Люсьен тоже собрался поспешно, не испытывая больше судьбу. Дети ещё восторженно гомонили, обсуждая недавний колдовской фокус – не сдержатся ведь, разнесут дикую новость по деревне! – а я едва сдержался, чтобы не ускорить продвижение брутта пинком под зад.

После того, как извлекли из меня сердце огня, стихия повиновалась мне намного легче, чем раньше, да и сил магических будто прибавилось.

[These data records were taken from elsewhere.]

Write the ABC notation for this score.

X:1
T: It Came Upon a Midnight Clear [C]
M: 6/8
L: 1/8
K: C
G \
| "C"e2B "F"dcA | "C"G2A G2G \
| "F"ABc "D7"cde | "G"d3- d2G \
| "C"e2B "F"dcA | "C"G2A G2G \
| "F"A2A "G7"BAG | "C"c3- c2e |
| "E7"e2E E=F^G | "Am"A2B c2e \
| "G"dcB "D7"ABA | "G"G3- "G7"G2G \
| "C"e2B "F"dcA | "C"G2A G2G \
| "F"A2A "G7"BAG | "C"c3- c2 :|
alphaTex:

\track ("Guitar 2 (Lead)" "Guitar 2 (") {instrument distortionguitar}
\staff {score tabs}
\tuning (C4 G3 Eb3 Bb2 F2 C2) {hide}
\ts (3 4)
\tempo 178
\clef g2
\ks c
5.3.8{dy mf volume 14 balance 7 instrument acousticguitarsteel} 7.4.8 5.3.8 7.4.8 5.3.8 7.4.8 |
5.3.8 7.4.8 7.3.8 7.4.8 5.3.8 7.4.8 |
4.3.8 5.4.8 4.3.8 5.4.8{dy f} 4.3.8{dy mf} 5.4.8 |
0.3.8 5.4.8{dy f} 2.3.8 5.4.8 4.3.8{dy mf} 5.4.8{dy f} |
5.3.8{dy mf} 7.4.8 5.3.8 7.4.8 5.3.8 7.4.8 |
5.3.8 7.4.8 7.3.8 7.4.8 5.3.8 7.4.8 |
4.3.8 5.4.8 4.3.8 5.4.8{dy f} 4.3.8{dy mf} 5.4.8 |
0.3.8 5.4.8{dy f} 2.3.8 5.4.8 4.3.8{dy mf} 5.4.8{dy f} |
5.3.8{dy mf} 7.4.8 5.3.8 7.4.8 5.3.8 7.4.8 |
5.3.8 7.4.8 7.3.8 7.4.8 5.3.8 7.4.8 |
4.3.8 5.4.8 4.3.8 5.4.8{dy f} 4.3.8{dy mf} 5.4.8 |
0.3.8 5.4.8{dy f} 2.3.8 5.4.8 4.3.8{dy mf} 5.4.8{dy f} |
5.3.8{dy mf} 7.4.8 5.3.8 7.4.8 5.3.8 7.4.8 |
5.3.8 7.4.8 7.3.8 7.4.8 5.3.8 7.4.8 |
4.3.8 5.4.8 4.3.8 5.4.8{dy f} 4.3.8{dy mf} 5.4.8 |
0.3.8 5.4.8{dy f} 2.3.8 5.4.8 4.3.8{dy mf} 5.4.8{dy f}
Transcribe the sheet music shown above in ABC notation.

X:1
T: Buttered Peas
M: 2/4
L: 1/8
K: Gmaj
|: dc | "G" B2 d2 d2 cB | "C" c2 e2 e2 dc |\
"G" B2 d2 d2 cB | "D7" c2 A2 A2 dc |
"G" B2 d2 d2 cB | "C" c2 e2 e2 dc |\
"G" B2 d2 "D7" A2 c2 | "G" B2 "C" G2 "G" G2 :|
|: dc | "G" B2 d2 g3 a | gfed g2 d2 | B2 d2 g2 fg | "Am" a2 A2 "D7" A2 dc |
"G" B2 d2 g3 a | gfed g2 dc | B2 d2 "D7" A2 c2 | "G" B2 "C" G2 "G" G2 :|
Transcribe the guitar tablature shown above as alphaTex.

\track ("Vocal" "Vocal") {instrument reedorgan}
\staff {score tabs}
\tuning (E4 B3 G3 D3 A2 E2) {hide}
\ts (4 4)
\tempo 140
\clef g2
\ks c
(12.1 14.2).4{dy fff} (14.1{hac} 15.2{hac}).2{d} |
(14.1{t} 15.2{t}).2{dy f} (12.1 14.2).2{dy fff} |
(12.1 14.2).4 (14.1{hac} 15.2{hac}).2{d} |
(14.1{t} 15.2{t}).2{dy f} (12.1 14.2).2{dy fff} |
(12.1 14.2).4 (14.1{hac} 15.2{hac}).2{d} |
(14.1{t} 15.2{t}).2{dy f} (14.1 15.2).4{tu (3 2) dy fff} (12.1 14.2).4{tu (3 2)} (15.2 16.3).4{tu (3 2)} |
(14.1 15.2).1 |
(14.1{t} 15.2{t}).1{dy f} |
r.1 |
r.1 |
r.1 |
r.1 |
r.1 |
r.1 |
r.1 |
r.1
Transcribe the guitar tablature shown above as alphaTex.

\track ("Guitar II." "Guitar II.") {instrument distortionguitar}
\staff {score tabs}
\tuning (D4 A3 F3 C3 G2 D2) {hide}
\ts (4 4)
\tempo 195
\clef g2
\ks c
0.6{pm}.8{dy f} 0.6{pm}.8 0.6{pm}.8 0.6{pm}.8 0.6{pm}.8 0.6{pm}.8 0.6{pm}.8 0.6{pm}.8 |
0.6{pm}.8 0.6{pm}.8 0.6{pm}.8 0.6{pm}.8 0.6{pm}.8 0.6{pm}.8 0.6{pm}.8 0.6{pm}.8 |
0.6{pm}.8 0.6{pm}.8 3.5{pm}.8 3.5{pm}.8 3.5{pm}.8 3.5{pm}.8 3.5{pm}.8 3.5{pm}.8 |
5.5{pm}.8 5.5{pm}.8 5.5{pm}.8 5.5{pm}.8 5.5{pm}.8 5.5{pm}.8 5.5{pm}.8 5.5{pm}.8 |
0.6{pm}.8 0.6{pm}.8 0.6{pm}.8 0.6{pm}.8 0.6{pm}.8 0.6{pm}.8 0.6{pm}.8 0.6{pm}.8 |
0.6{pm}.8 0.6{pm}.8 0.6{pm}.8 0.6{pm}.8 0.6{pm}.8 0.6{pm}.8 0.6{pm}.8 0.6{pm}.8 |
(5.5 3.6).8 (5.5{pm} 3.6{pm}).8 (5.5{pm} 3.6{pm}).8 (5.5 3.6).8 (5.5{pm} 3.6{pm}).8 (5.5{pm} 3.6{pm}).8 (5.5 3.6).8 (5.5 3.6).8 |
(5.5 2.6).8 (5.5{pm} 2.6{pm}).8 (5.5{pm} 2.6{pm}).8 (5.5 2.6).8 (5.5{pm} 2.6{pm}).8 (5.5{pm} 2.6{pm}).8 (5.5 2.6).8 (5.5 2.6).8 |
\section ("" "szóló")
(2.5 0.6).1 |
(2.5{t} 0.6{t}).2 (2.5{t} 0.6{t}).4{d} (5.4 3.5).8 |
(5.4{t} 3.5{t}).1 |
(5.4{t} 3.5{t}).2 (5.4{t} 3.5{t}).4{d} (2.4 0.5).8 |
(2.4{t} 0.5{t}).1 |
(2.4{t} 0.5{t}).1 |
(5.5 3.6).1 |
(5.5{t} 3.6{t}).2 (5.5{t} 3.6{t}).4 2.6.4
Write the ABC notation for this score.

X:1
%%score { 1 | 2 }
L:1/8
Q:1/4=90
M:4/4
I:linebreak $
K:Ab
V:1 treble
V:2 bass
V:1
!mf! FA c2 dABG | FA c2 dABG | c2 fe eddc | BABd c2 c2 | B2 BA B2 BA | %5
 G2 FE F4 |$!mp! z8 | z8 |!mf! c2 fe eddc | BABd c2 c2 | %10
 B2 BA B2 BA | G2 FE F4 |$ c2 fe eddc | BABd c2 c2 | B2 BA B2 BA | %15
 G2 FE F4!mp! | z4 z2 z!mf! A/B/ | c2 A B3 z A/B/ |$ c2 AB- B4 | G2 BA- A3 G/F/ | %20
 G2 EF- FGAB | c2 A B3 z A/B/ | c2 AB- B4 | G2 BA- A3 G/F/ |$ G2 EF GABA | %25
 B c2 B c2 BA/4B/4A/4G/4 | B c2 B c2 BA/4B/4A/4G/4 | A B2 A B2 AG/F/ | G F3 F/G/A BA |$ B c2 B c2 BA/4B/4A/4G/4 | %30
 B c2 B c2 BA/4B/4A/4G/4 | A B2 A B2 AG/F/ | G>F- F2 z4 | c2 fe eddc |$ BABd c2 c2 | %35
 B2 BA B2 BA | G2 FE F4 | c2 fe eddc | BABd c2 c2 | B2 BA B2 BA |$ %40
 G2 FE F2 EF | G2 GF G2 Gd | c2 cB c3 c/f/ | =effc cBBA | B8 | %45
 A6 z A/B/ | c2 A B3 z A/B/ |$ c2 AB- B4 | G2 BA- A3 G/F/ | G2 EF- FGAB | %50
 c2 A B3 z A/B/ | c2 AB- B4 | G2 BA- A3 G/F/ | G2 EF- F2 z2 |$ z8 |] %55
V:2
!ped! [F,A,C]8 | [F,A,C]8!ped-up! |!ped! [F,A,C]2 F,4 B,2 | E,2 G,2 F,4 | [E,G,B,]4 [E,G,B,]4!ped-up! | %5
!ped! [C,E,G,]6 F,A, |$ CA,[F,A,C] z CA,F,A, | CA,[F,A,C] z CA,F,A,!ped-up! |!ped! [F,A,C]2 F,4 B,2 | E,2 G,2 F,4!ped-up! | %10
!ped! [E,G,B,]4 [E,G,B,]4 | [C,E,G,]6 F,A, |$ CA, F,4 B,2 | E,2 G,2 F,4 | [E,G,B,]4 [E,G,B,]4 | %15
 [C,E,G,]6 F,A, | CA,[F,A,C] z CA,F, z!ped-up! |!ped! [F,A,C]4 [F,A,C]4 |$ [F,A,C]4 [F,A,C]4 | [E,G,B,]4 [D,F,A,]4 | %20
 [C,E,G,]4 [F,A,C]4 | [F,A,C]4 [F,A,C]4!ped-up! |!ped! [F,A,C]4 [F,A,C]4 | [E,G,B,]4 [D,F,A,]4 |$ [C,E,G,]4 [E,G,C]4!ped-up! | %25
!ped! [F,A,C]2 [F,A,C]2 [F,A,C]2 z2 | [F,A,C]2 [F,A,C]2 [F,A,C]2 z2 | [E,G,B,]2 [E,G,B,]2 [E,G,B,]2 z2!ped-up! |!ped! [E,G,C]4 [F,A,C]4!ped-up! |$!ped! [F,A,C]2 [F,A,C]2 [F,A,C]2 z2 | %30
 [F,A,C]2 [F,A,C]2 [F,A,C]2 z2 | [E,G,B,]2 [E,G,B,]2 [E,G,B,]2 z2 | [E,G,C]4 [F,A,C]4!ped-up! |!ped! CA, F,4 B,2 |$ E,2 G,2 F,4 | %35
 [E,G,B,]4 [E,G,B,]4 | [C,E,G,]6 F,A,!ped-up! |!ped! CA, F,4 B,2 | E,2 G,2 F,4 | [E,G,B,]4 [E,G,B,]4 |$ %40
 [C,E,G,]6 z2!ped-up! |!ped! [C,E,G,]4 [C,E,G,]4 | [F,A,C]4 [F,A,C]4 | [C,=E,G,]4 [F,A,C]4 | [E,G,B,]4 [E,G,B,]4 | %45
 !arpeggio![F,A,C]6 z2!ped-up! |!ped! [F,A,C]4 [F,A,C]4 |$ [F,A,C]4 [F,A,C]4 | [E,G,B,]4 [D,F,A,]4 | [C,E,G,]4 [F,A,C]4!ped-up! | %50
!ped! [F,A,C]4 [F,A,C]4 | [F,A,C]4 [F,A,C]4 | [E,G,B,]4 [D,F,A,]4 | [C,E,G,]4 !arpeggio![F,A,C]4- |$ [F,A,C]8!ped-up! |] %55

Возможно, что я стал от этого самоуверенней – уж по крайней мере, сойтись в схватке с колдуном кругом выше себя не боялся, а Люсьена в этот миг вообще готов был задушить.

Сам я вляпался в тёмные искусства от безысходности, своих детей хотел бы от этого уберечь. И уж тем более не хотел я им такого учителя, как подлый, двуличный и крайне ненадёжный брутт.

Туман стелился над долиной – густой, как жирное молоко, лохматый, как облака, и неприветливый, как стонгардская весна. В воздухе кружились одинокие снежинки, оседая на гривах коней и плащах спутников. Вдали уже показалась горная гряда Унтерхолда – ещё полдня, и мы её достигнем.

Говорить никому не хотелось. С той ночи, как мы покинули Ло-Хельм, и до самой долины мы едва ли перекинулись несколькими фразами, ограничиваясь лишь необходимыми отрывистыми просьбами. Мрачные мысли о грядущем меня одолели не сразу; я вспоминал дом, детей, улыбался и хмурился воспоминаниям. Октавию о том, что могу не вернуться, предупредил честно; свояченица промолчала. Да и что тут скажешь? Светлейший легат Витольд не тот человек, которому в силах отказать новоиспечённый иммун легиона, а Деметра не та женщина, которую я бы отпустил в мрачное будущее одну. Да и сам я, как оказалось, к судьбам мира не был равнодушен.

Толстый кошель с нерастраченными деньгами оставил дома, Октавии на расходы. В том, что бывший сослуживец сдержит слово и не забудет моих детей в случае, если умру, я не сомневался, так что в крепость магов возвращался почти спокойно. Не будоражила застывшую кровь ни близость госпожи Иннары, полностью погрузившейся в собственные мысли, ни потемневшее, неузнаваемое лицо Люсьена.

Чем ближе мы приближались к Унтерхолду, тем мрачнее становился молодой колдун. С нами говорить почти перестал, так что я даже удивился, когда он сам подошёл ко мне. Я только облачился в боевой доспех, медлил лишь со шлемом: успеется, до гильдии ещё полдня пути от придорожной таверны, в которой мы задержались на ночь. Теперь, набравшись сил, можно было и завершать долгий путь.

Деметра всё ещё не спустилась из отведённых нам комнат, так что я ждал спутников один, когда брутт подошёл ко мне. Он был уже полностью собран: кожаный доспех, который я видел на нём лишь однажды, у Живых Ключей, неизменный посох с мутной жемчужиной за спиной, два длинных изогнутых кинжала у пояса.

– Помнишь ту девушку из харчевни? – спросил он.

От неожиданного вопроса я даже застыл, с трудом припоминая все харчевни, в которых нам довелось ночевать, и попадавшихся там девушек. Люсьен неопределённо кивнул вперёд, где уже угадывались окрестности Унтерхолда.

– Мы гуляли в харчевне после испытаний нового круга, – пояснил брутт отрывисто, заглядывая мне в лицо. – Девушка там была. Помощница хозяина. Около меня вертелась.

Теперь я вспомнил смешливую да юркую красавицу, увлёкшуюся чарами молодого колдуна. Помнится, я увёл из харчевни перебравшего Люсьена после небольшой стычки с Мартином, а девушка провожать нас так и не вышла.

– Я убил её.

Я молча посмотрел в глухие чёрные глаза, которые сейчас так пытливо изучали моё лицо. Люсьен холодно усмехнулся, но ни одна искра не затеплилась в глубине зрачков. Шевелились только губы на неподвижном и безжизненном, как маска, восковом лице.